Vielleicht aber haben die Bürger dann doch so etwas erwartet wie die Rede von Wolfgang Schäuble. Der hat 1972 zum ersten Mal im Bundestag Platz genommen. „Ich bin Parlamentarier aus Leidenschaft“sagt er, und er mahnt die Abgeordneten, die Gesellschaft insgesamt darzustellen. Die Tonlagen gesellschaftlicher Debatten verschärfe sich, das könne man vielerorts in Europa beobachten, so Schäuble. Doch er sehe mit Gelassenheit den Auseinandersetzungen entgegen, die man führen werde. Schäuble meint aber auch, dass in der Rückschau immer vieles anders bewertet werde als mitten im Streit.
Wolfgang Schäuble hat lange Parlamentserfahrung, die Abgeordneten erwarten von ihm, dass er gegenüber der AfD die Ordnung wahren kann. „Wolfgang Schäuble ist der Richtige", lobt die Ulmer CDU-Abgeordnete Ronja Kemmer.
Bei der Wahl von Schäubles Stellvertretern stand der Eklat schon vorher fest. Während die Vizes von Union, SPD, Grünen, FDP und Linken im ersten Wahlgang gewählt wurden, versagte die Mehrheit dem AfD-Kandidaten Albrecht Glaser dreimal ihre Zustimmung, weil dieser die Religionsfreiheit für den Islam infrage gestellt hatte. Nils Schmid, der frühere baden-württembergische SPD-Chef
und Wirtschaftsminister, ist neuer Abgeordneter in Berlin. Wolfgang Schäuble habe seine Sache gut gemacht, lobt er den Landsmann.

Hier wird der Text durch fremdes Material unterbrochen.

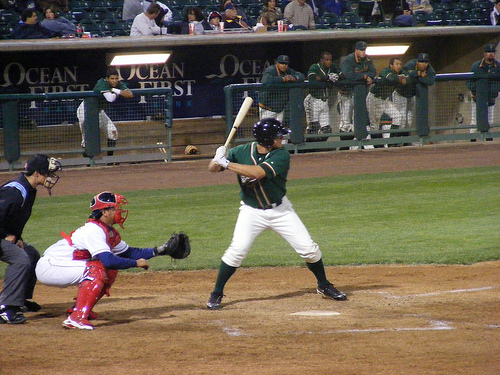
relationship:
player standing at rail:
[250, 43, 296, 137] [226, 74, 498, 148]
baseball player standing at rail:
[75, 64, 134, 161] [15, 88, 177, 158]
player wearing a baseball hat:
[259, 54, 306, 121] [270, 57, 291, 69]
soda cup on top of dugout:
[272, 17, 293, 33] [2, 30, 496, 171]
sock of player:
[299, 264, 337, 294] [195, 117, 347, 311]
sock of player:
[213, 259, 231, 295] [195, 117, 347, 311]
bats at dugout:
[147, 122, 178, 172] [38, 36, 475, 132]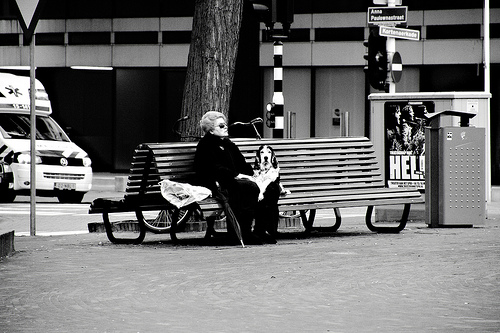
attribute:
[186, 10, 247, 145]
tree — tall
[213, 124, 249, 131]
glasses — dark colored, pair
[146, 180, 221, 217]
bag — white, plastic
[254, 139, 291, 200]
dog — sitting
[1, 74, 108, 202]
van — hospital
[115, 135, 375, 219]
bench — long, wood slat, public, wooden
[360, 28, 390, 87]
light — traffic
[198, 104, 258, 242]
woman — sitting, in black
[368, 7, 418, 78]
signs — street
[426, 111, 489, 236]
trash can — large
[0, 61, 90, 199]
ambulance — white, part, parked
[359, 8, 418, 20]
sign — street name, traffic, street, road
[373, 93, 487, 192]
service box — telephone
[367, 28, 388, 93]
traffic signal — electric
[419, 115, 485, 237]
can — trash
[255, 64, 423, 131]
window — large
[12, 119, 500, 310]
waiting area — paved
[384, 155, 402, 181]
h — letter, white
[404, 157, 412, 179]
e — letter, white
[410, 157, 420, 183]
l — letter, white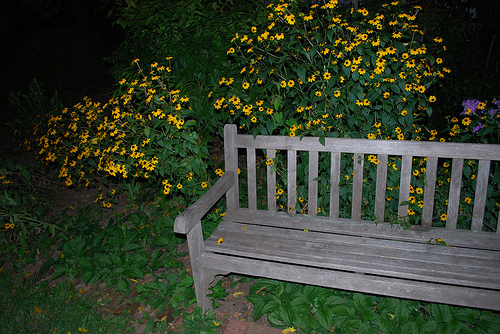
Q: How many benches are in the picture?
A: 1.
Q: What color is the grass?
A: Green.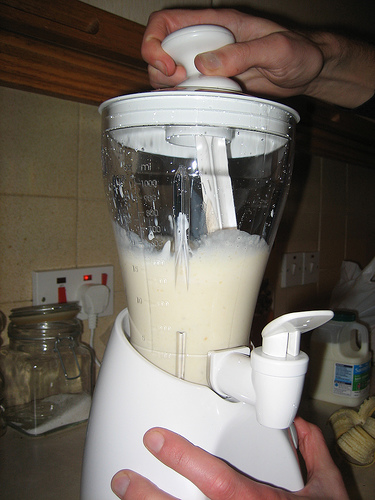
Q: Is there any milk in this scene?
A: Yes, there is milk.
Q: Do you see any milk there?
A: Yes, there is milk.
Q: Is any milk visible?
A: Yes, there is milk.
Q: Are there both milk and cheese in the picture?
A: No, there is milk but no cheese.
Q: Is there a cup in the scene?
A: No, there are no cups.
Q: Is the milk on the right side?
A: Yes, the milk is on the right of the image.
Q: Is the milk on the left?
A: No, the milk is on the right of the image.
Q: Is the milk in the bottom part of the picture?
A: Yes, the milk is in the bottom of the image.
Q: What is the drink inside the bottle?
A: The drink is milk.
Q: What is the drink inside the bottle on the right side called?
A: The drink is milk.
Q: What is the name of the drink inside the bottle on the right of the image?
A: The drink is milk.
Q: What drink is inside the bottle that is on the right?
A: The drink is milk.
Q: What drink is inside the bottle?
A: The drink is milk.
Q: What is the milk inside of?
A: The milk is inside the bottle.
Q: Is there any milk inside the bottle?
A: Yes, there is milk inside the bottle.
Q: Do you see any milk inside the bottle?
A: Yes, there is milk inside the bottle.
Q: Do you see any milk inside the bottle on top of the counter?
A: Yes, there is milk inside the bottle.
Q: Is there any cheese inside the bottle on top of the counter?
A: No, there is milk inside the bottle.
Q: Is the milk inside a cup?
A: No, the milk is inside the bottle.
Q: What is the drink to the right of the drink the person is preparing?
A: The drink is milk.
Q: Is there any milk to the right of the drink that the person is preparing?
A: Yes, there is milk to the right of the drink.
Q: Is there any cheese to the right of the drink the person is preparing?
A: No, there is milk to the right of the drink.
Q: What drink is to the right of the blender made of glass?
A: The drink is milk.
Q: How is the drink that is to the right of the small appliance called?
A: The drink is milk.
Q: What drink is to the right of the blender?
A: The drink is milk.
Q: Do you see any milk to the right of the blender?
A: Yes, there is milk to the right of the blender.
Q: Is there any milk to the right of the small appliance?
A: Yes, there is milk to the right of the blender.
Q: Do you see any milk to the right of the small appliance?
A: Yes, there is milk to the right of the blender.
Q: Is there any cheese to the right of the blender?
A: No, there is milk to the right of the blender.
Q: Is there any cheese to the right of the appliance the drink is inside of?
A: No, there is milk to the right of the blender.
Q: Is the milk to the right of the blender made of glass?
A: Yes, the milk is to the right of the blender.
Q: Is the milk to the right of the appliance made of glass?
A: Yes, the milk is to the right of the blender.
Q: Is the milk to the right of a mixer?
A: No, the milk is to the right of the blender.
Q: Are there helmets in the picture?
A: No, there are no helmets.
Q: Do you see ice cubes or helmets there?
A: No, there are no helmets or ice cubes.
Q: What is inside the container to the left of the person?
A: The powder is inside the canister.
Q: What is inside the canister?
A: The powder is inside the canister.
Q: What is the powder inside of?
A: The powder is inside the canister.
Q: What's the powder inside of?
A: The powder is inside the canister.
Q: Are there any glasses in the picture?
A: No, there are no glasses.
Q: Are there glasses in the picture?
A: No, there are no glasses.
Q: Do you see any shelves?
A: No, there are no shelves.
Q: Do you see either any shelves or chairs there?
A: No, there are no shelves or chairs.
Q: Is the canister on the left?
A: Yes, the canister is on the left of the image.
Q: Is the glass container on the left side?
A: Yes, the canister is on the left of the image.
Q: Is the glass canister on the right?
A: No, the canister is on the left of the image.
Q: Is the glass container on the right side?
A: No, the canister is on the left of the image.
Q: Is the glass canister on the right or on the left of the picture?
A: The canister is on the left of the image.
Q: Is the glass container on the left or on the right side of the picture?
A: The canister is on the left of the image.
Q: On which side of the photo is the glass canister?
A: The canister is on the left of the image.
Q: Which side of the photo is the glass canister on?
A: The canister is on the left of the image.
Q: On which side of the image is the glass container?
A: The canister is on the left of the image.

Und eine „gewisse Ruppigkeit“, die der Einzug der AfD mitbringe, kenne er bereits aus dem Landtag.
Im Schloss Bellevue wurde wegen der drei Wahlgänge des AfD-Kandidaten etwas länger auf die Bundeskanzlerin und die Minister gewartet, die vom Bundespräsidenten ihre Entlassungsurkunde entgegennahmen. Gleichzeitig wurden sie gebeten, geschäftsführend im Amt zu bleiben, bis die neue Regierung steht.